Instructions to follow »
Word for word, restate every entry shown below.

Data extracted from a collection
__________

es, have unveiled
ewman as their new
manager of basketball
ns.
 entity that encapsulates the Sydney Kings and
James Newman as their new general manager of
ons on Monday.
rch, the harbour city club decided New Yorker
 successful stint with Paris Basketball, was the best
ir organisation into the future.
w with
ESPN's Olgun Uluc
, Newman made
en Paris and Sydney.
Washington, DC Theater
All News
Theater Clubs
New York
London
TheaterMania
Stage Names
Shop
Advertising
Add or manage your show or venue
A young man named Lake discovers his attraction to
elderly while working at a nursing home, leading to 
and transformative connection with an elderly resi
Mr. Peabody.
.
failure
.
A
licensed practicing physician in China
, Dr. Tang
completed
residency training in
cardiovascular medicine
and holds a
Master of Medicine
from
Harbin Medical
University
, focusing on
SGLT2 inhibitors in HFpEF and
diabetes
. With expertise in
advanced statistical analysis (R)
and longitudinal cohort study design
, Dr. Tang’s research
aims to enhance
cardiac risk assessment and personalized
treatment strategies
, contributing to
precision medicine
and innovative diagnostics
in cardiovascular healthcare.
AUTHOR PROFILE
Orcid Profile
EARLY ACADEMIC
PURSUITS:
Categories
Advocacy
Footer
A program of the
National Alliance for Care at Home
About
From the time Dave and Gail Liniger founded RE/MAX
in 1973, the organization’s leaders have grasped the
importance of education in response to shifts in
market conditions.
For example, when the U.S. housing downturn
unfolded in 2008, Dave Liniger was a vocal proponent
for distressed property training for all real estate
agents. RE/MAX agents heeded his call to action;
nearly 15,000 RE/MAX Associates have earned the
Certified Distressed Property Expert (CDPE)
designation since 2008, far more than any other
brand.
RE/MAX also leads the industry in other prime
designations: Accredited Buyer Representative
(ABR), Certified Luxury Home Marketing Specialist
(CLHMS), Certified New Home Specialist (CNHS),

__________

Result »
es, have unveiled
ewman as their new
manager of basketball
ns.
 entity that encapsulates the Sydney Kings and
James Newman as their new general manager of
ons on Monday.
rch, the harbour city club decided New Yorker
 successful stint with Paris Basketball, was the best
ir organisation into the future.
w with
ESPN's Olgun Uluc
, Newman made
en Paris and Sydney.
Washington, DC Theater
All News
Theater Clubs
New York
London
TheaterMania
Stage Names
Shop
Advertising
Add or manage your show or venue
A young man named Lake discovers his attraction to
elderly while working at a nursing home, leading to 
and transformative connection with an elderly resi
Mr. Peabody.
.
failure
.
A
licensed practicing physician in China
, Dr. Tang
completed
residency training in
cardiovascular medicine
and holds a
Master of Medicine
from
Harbin Medical
University
, focusing on
SGLT2 inhibitors in HFpEF and
diabetes
. With expertise in
advanced statistical analysis (R)
and longitudinal cohort study design
, Dr. Tang’s research
aims to enhance
cardiac risk assessment and personalized
treatment strategies
, contributing to
precision medicine
and innovative diagnostics
in cardiovascular healthcare.
AUTHOR PROFILE
Orcid Profile
EARLY ACADEMIC
PURSUITS:
Categories
Advocacy
Footer
A program of the
National Alliance for Care at Home
About
From the time Dave and Gail Liniger founded RE/MAX
in 1973, the organization’s leaders have grasped the
importance of education in response to shifts in
market conditions.
For example, when the U.S. housing downturn
unfolded in 2008, Dave Liniger was a vocal proponent
for distressed property training for all real estate
agents. RE/MAX agents heeded his call to action;
nearly 15,000 RE/MAX Associates have earned the
Certified Distressed Property Expert (CDPE)
designation since 2008, far more than any other
brand.
RE/MAX also leads the industry in other prime
designations: Accredited Buyer Representative
(ABR), Certified Luxury Home Marketing Specialist
(CLHMS), Certified New Home Specialist (CNHS),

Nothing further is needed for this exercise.